## The problem
Lay out every line of the records below as a JSON list of strings, one string per line, skipping any blank lines and leaving out the pictures.

--

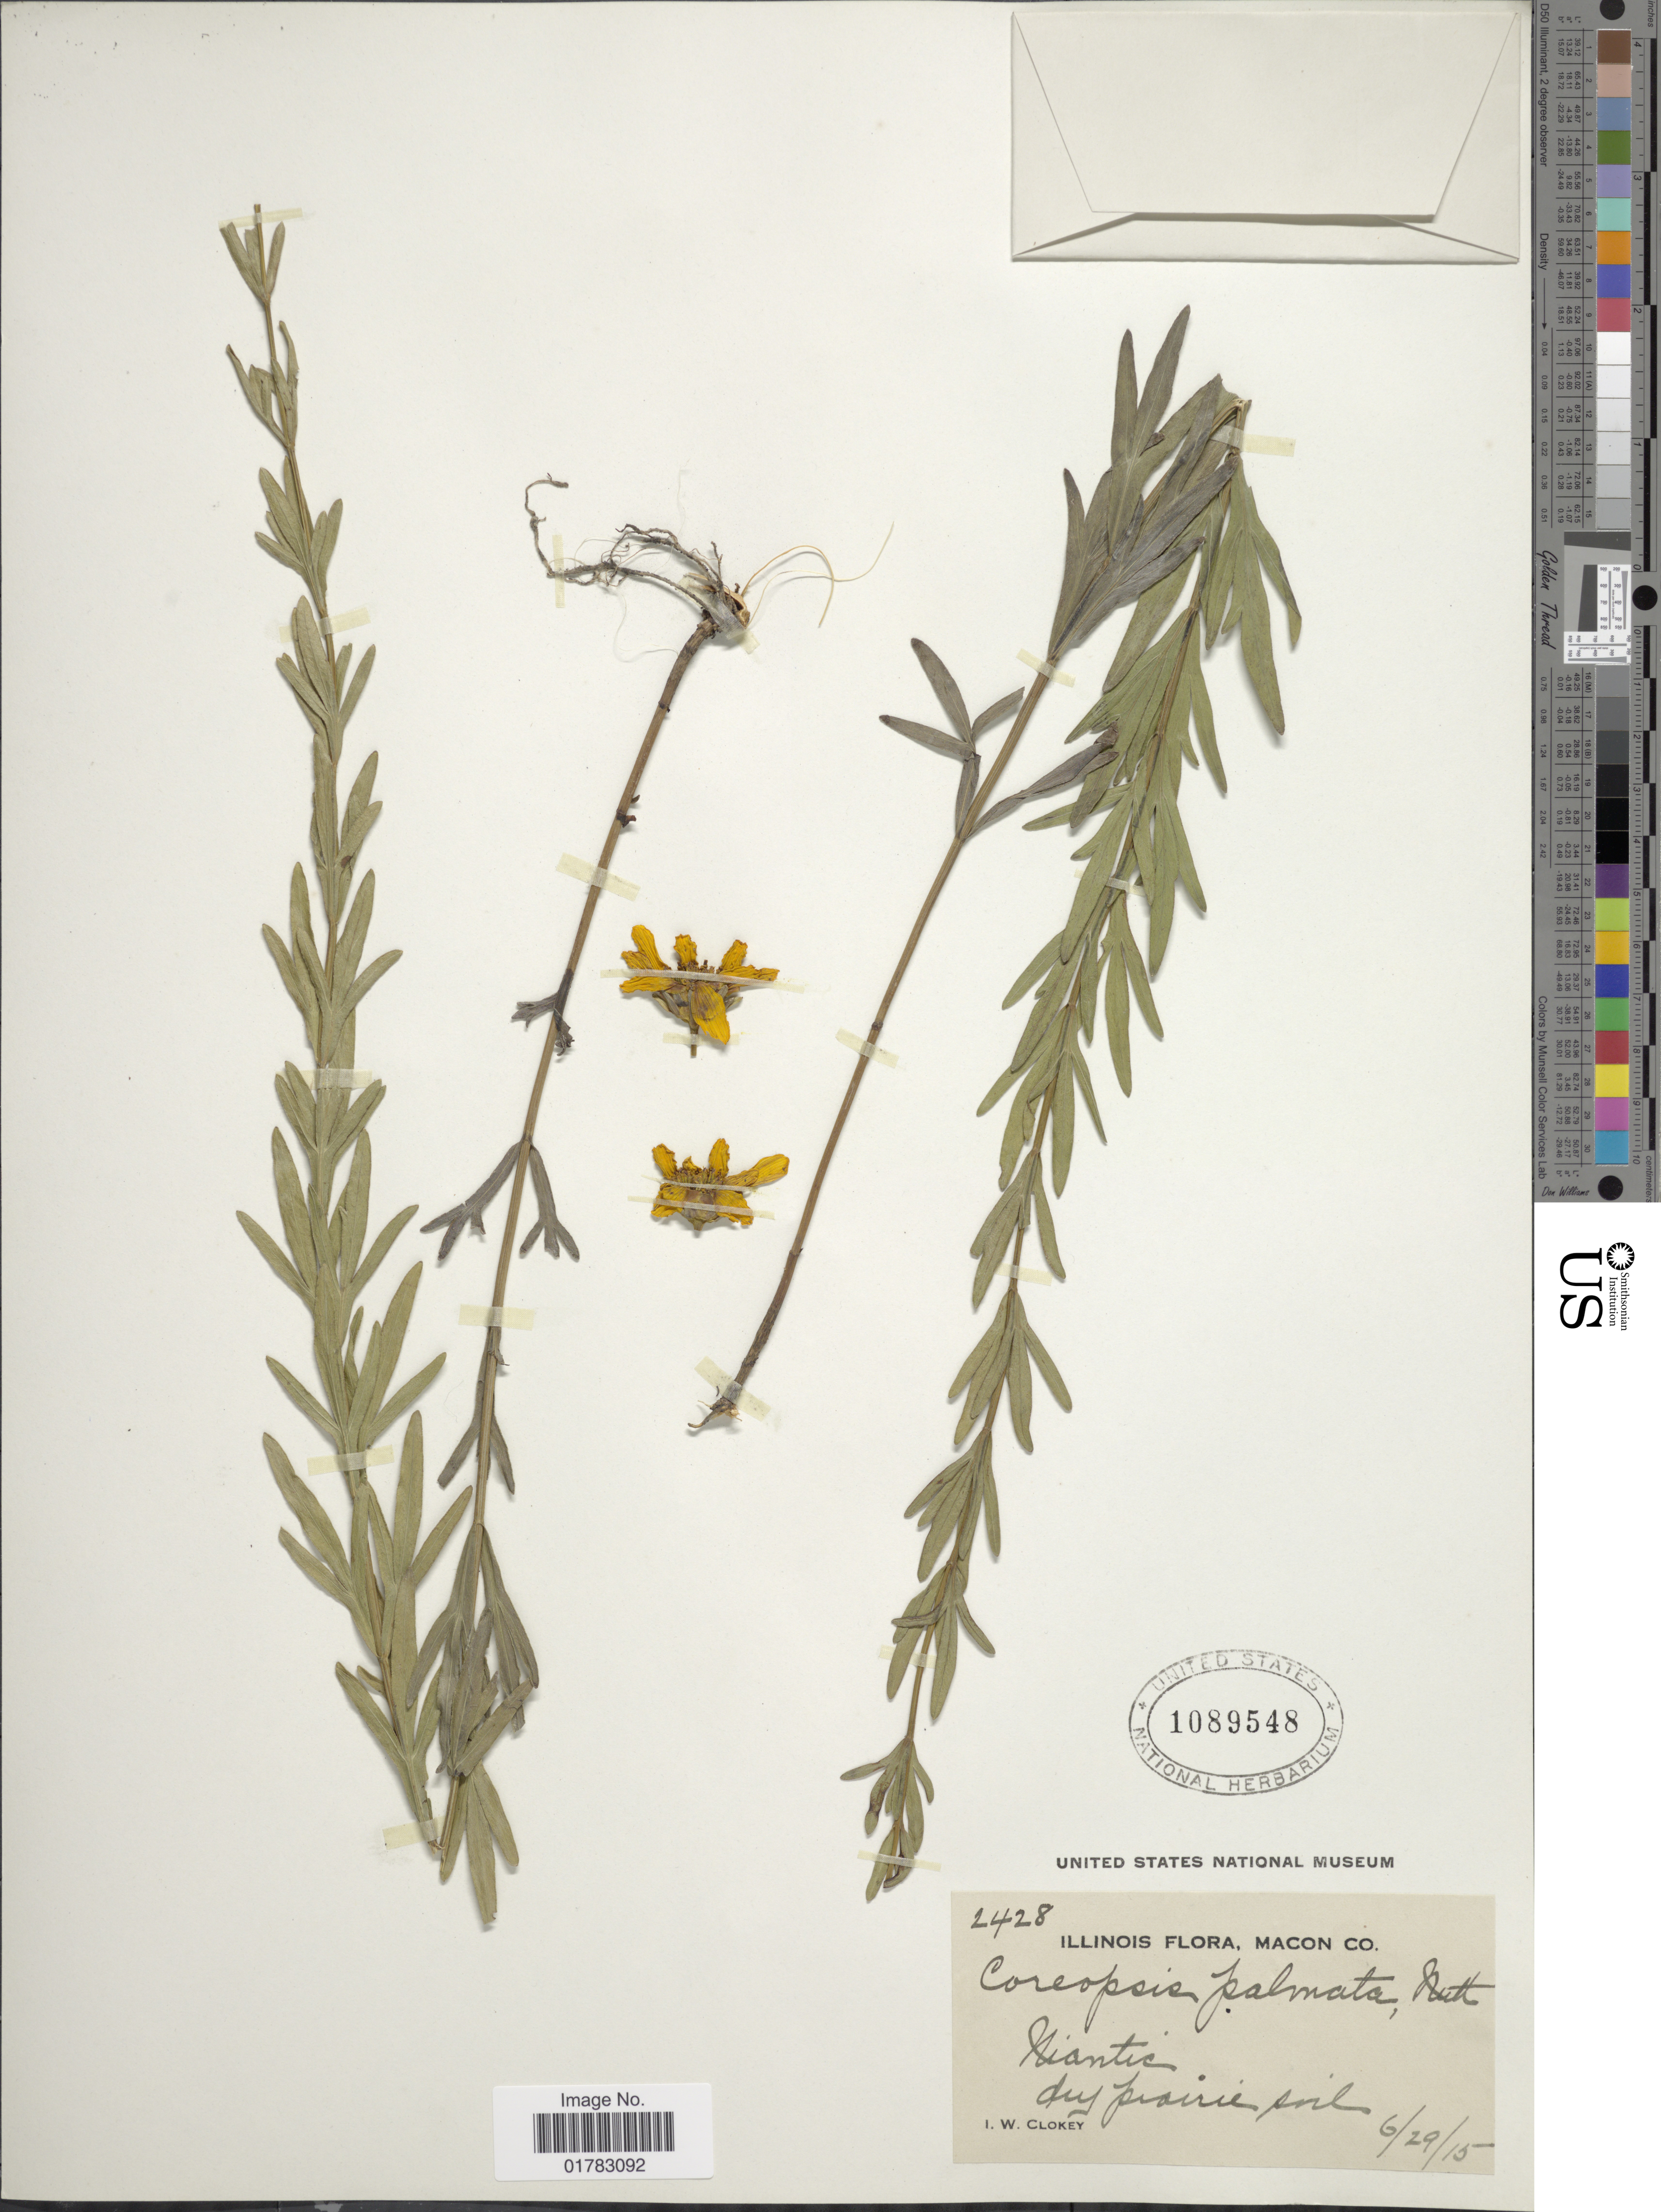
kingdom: Plantae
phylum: Tracheophyta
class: Magnoliopsida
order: Asterales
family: Asteraceae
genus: Coreopsis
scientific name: Coreopsis palmata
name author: Nutt.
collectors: I. W. Clokey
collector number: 2428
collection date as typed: Transcribed d/m/y: 29/6/15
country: United States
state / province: Illinois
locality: Macon Co., Niantic, dry prairie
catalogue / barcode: US 1089548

--

## Task solution
[
  "kingdom: Plantae",
  "phylum: Tracheophyta",
  "class: Magnoliopsida",
  "order: Asterales",
  "family: Asteraceae",
  "genus: Coreopsis",
  "scientific name: Coreopsis palmata",
  "name author: Nutt.",
  "collectors: I. W. Clokey",
  "collector number: 2428",
  "collection date as typed: Transcribed d/m/y: 29/6/15",
  "country: United States",
  "state / province: Illinois",
  "locality: Macon Co., Niantic, dry prairie",
  "catalogue / barcode: US 1089548"
]